======== INFORMATION
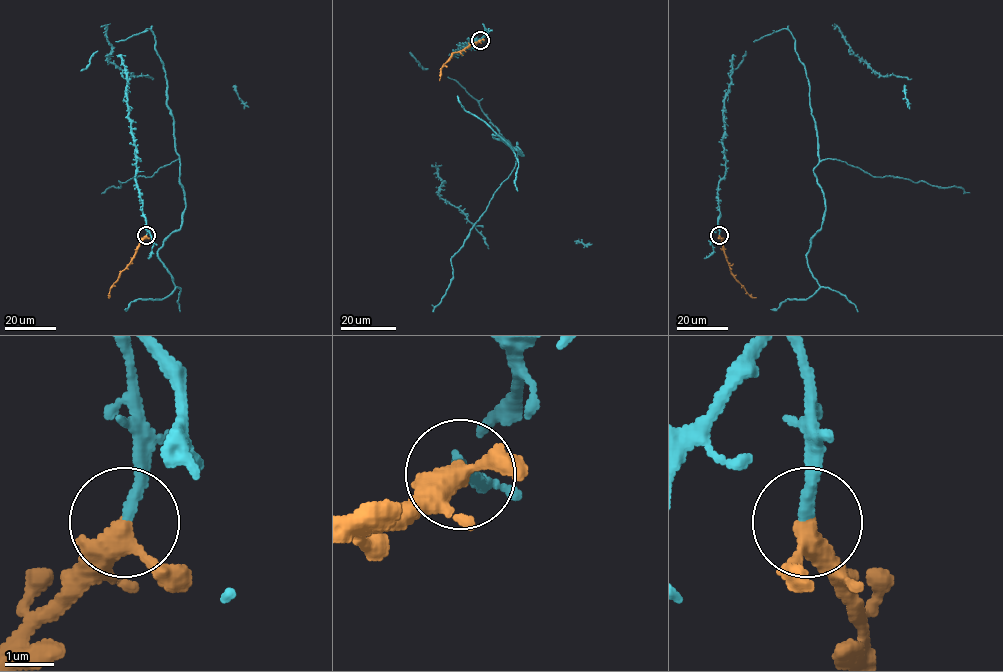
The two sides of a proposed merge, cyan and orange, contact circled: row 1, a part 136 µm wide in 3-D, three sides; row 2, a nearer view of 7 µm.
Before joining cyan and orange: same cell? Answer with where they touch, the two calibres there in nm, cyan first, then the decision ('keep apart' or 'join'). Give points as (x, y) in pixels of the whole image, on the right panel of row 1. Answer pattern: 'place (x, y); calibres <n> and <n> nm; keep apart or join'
place (719, 235); calibres 260 and 360 nm; join

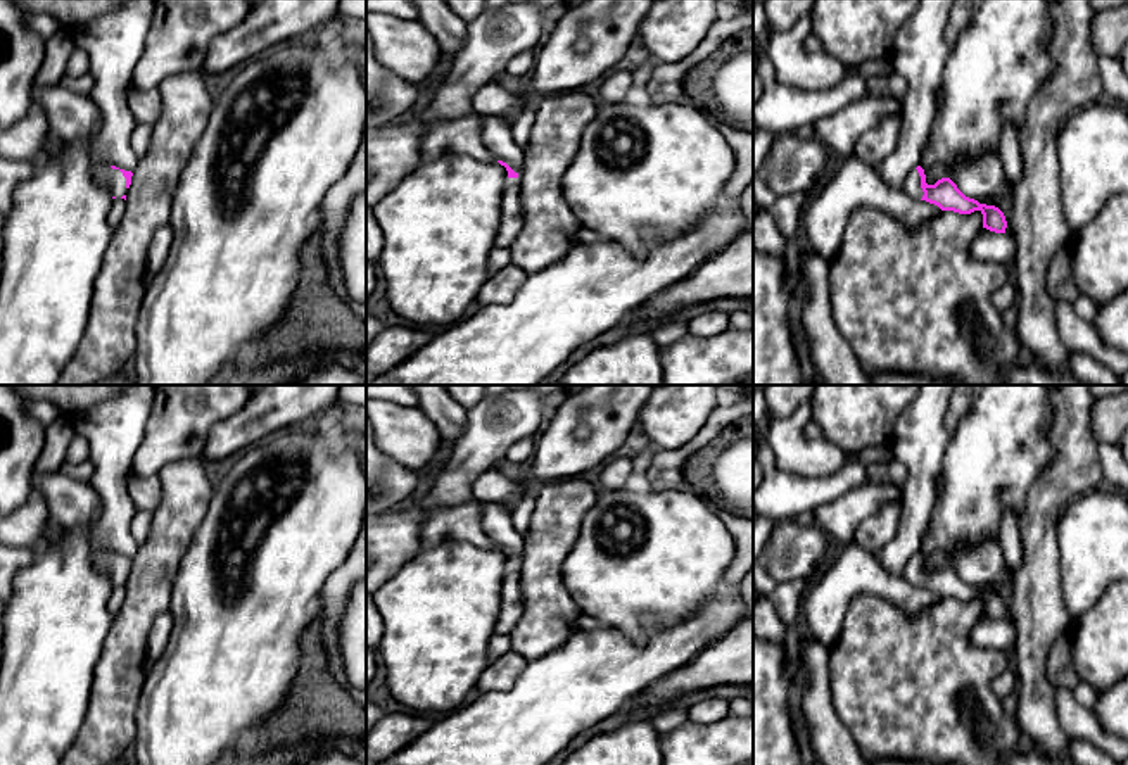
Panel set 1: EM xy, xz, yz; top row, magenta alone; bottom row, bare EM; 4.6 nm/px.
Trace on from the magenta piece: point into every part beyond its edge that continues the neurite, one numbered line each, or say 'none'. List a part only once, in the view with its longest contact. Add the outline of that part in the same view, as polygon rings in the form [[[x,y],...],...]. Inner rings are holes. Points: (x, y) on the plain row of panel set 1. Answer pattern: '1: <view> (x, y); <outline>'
1: yz (912, 570); [[[912,556],[902,573],[902,577],[914,584],[914,585],[922,585],[924,578],[921,575],[921,563],[917,560],[917,556]]]

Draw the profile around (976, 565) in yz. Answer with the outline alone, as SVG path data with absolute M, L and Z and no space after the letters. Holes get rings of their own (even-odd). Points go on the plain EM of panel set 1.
M986 539L979 546L955 546L948 553L948 561L966 584L995 585L1007 608L1005 620L1012 623L1012 573L997 539Z

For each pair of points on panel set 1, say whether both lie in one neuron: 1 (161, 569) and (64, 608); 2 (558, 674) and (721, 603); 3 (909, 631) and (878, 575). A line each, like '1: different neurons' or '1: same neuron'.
1: different neurons
2: same neuron
3: different neurons

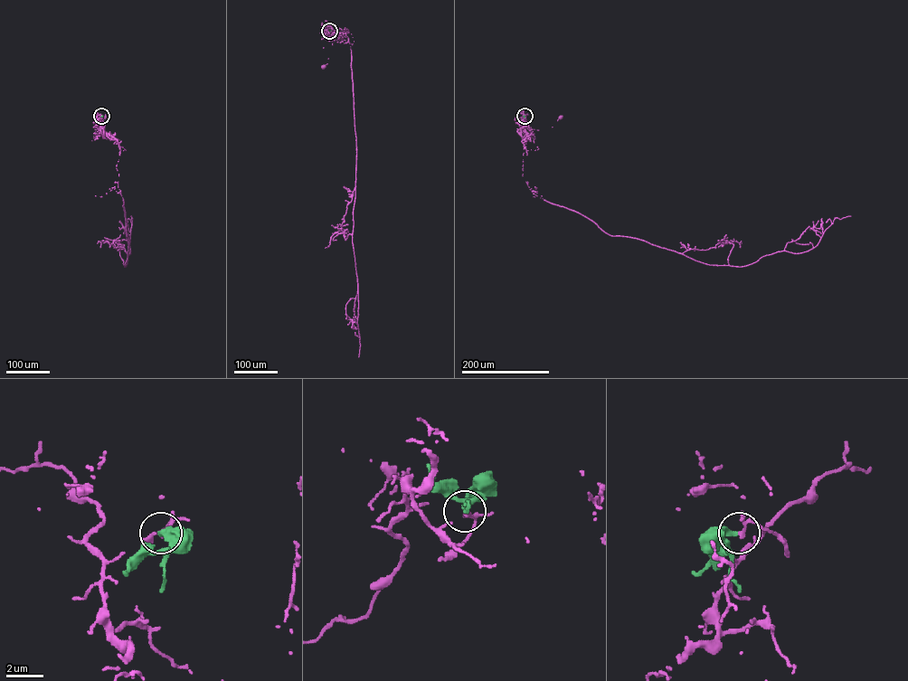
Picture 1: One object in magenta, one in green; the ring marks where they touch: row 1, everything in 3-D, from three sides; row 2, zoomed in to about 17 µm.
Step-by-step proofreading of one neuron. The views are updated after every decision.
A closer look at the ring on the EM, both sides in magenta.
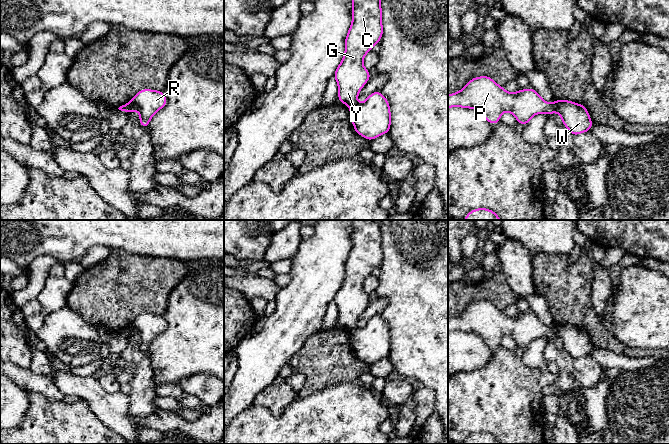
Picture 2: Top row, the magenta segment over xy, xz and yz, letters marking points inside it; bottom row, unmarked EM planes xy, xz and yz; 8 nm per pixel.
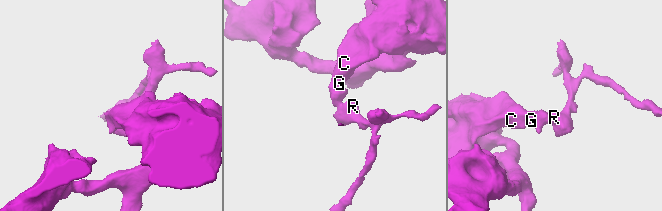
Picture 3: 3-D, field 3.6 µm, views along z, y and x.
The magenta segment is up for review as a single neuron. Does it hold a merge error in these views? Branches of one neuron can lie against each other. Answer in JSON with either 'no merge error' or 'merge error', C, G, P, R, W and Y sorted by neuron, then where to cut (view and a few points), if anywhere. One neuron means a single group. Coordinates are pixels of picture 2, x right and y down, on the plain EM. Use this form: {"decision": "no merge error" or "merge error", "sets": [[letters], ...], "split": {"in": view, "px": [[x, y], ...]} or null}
{"decision": "merge error", "sets": [["C", "G", "P", "Y"], ["R", "W"]], "split": {"in": "yz", "px": [[554, 325], [557, 334]]}}

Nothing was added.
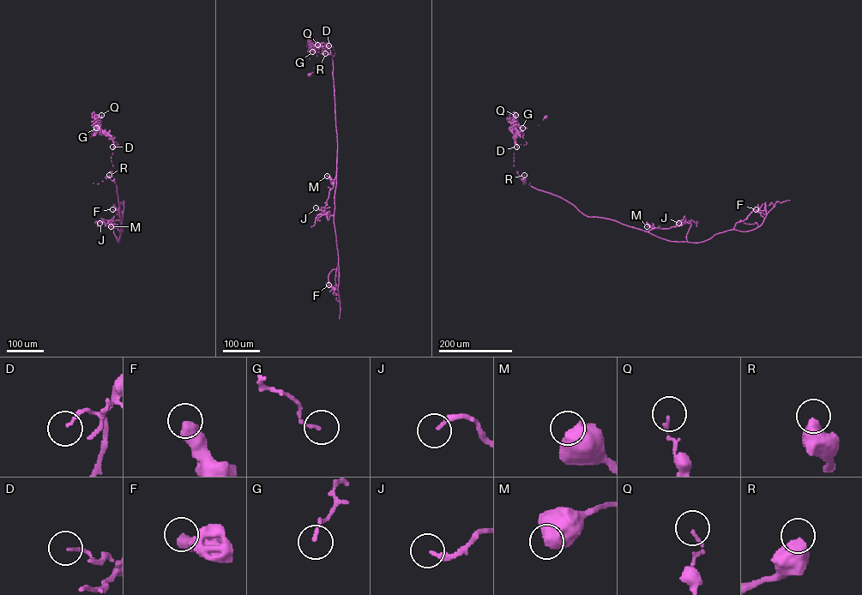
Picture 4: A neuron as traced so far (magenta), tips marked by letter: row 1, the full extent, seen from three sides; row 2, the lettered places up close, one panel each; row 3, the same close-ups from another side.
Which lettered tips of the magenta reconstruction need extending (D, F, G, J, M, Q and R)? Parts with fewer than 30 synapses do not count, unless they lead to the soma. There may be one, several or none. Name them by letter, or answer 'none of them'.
none of them

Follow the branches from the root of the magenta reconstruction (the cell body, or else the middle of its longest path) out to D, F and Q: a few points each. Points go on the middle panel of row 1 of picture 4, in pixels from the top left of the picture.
D: (309, 75), (317, 55), (310, 44), (319, 46), (326, 45), (328, 42), (328, 45)
F: (309, 75), (317, 55), (310, 44), (329, 43), (338, 293), (328, 285)
Q: (309, 75), (317, 55), (310, 44), (313, 42), (317, 45)

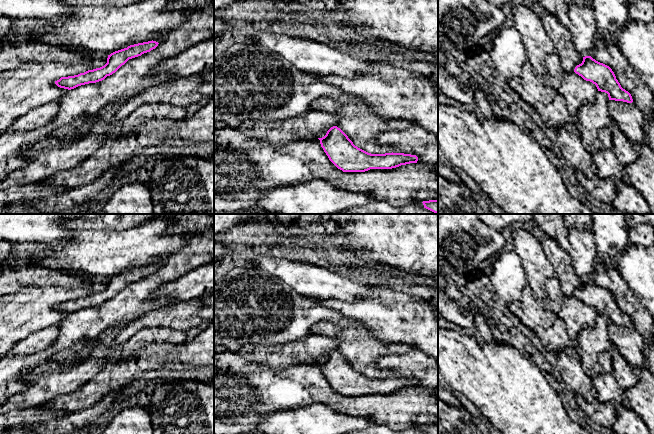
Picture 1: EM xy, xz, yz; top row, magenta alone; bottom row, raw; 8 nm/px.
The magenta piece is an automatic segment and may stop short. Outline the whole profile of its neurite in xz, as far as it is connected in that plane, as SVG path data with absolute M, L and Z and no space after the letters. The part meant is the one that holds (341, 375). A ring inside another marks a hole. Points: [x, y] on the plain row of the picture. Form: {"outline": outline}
{"outline": "M337 350L331 351L320 364L329 384L343 396L365 396L370 393L392 393L417 387L416 379L404 377L371 378L353 368Z"}

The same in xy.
{"outline": "M152 264L130 269L127 272L115 275L108 279L107 287L104 290L88 294L78 299L61 301L59 304L55 305L55 308L60 312L71 314L81 309L102 305L107 300L115 297L129 283L150 276L155 273L158 268L158 266Z"}

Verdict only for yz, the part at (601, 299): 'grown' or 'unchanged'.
unchanged

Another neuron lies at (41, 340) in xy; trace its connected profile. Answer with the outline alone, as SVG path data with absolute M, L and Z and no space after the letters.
M59 325L41 329L16 343L11 351L18 355L27 355L45 351L58 337L58 334Z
================
▸ YOUR ASSIGNMENT
Your answer should be exactly the lines of the material above, starting at the one that holds "Picture 1: EM" and ending with the last.

▸ OUTPUT FOR THIS TASK
Picture 1: EM xy, xz, yz; top row, magenta alone; bottom row, raw; 8 nm/px.
The magenta piece is an automatic segment and may stop short. Outline the whole profile of its neurite in xz, as far as it is connected in that plane, as SVG path data with absolute M, L and Z and no space after the letters. The part meant is the one that holds (341, 375). A ring inside another marks a hole. Points: [x, y] on the plain row of the picture. Form: {"outline": outline}
{"outline": "M337 350L331 351L320 364L329 384L343 396L365 396L370 393L392 393L417 387L416 379L404 377L371 378L353 368Z"}

The same in xy.
{"outline": "M152 264L130 269L127 272L115 275L108 279L107 287L104 290L88 294L78 299L61 301L59 304L55 305L55 308L60 312L71 314L81 309L102 305L107 300L115 297L129 283L150 276L155 273L158 268L158 266Z"}

Verdict only for yz, the part at (601, 299): 'grown' or 'unchanged'.
unchanged

Another neuron lies at (41, 340) in xy; trace its connected profile. Answer with the outline alone, as SVG path data with absolute M, L and Z and no space after the letters.
M59 325L41 329L16 343L11 351L18 355L27 355L45 351L58 337L58 334Z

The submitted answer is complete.